SolutionInn Blog

My cat ate my homework is an excuse?

It is inevitable that at one point in your school life, you’re going to neglect to do your homework. But, if you’re going to miss your homework, you might as well come up with an excuse. Here’s a list of excuses to dupe your teachers:

I sprained my leg and spent last night in a hospital

This is going to require some items: crutches, a brace, and a doctor’s note. But, if you can acquire these things, even the most austere teacher will have to submit to the power of your phony injury.

Stage a revolution against hard homework

You’ll need to convince your classmates to join you in a revolt against the teacher for supplying homework that is too difficult. This may land you in some hot water, but at least it will distract from the fact you didn’t do the homework.

An EMP went off in my neighborhood and I lost no power

“How was I to do my paper on Brown vs. the Board of Education if I don’t have the internet to research?” Hopefully, your teacher forgets the fact that libraries exist. Also, double points if your teacher is a big enough conspiracy nut to believe this.

I did the wrong homework

If there is a certain assignment that you are dreading doing, come in with a different assignment completed.
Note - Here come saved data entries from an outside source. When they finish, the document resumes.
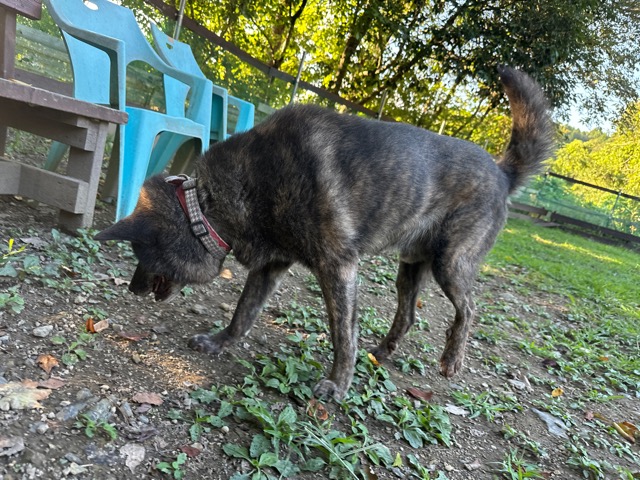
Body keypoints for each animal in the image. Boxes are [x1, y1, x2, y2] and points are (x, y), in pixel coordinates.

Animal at [95, 66, 553, 401]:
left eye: (139, 253)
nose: (131, 289)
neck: (207, 204)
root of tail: (502, 171)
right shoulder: (271, 266)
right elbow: (244, 313)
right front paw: (220, 342)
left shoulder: (339, 268)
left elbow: (342, 336)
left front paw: (338, 384)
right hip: (410, 267)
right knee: (406, 315)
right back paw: (382, 353)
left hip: (451, 264)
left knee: (469, 309)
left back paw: (452, 359)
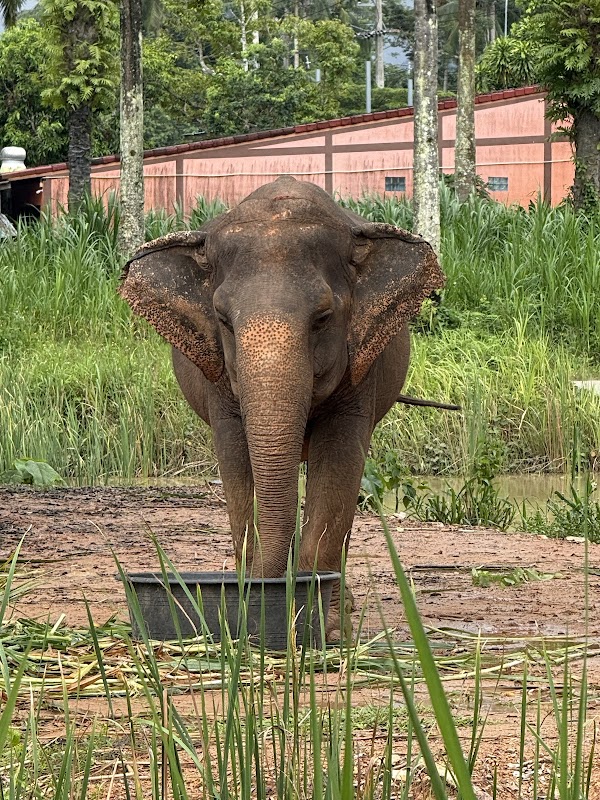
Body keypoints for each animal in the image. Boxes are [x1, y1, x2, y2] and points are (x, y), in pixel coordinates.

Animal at [119, 175, 445, 639]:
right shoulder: (219, 385)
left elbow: (338, 469)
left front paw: (325, 629)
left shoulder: (362, 374)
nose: (263, 588)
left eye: (323, 318)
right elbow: (238, 468)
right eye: (223, 320)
This will require more work than some of the other excuses, but at least it shows the teacher you attempted to complete something.

My parents had an explosive argument last night

Some teachers may be prone to a sob story so trying to convince your teacher that your parents’ argument made homework an impossibility could work. But, the tip is you need be specified. How did it feel? What were they arguing about? Add some tears to seal the deal.

I was evicted and had to move a two-story house into a motel

As a former evictee, trust me, teachers love a sob story about eviction. Say you got off the bus to see all your things on the lawn and it took you all night to collect all your things before your neighbors started to take them like vultures. To cap it off, mention you had to move everything into a motel. The more shameful, the better.

I didn’t have time because I was being a good Samaritan

Any sort of charity work or grand public service should be a surefire way to get more time on a homework assignment. Really, who’s going to penalize someone who spent their afternoon raising money for the homeless?

I never got the homework

Whether you claim you were absent or your teacher was absent-minded for not giving you the homework, pleading ignorance of the work could work. But, I’d try not to call out your teacher. That probably won’t have a high success rate.

I was at a political rally

Much like the charity excuse, this one hinges on your teacher’s desire for a better world. He or she might not feel social change is as important as deciphering the Constitution, but at least everybody in the class will realize you wake.

Tell the truth

Honesty is the best policy, especially when you’re trying to get away with not doing your homework. Teachers have heard every excuse in the book, so he or she may appreciate a healthy dose of candor.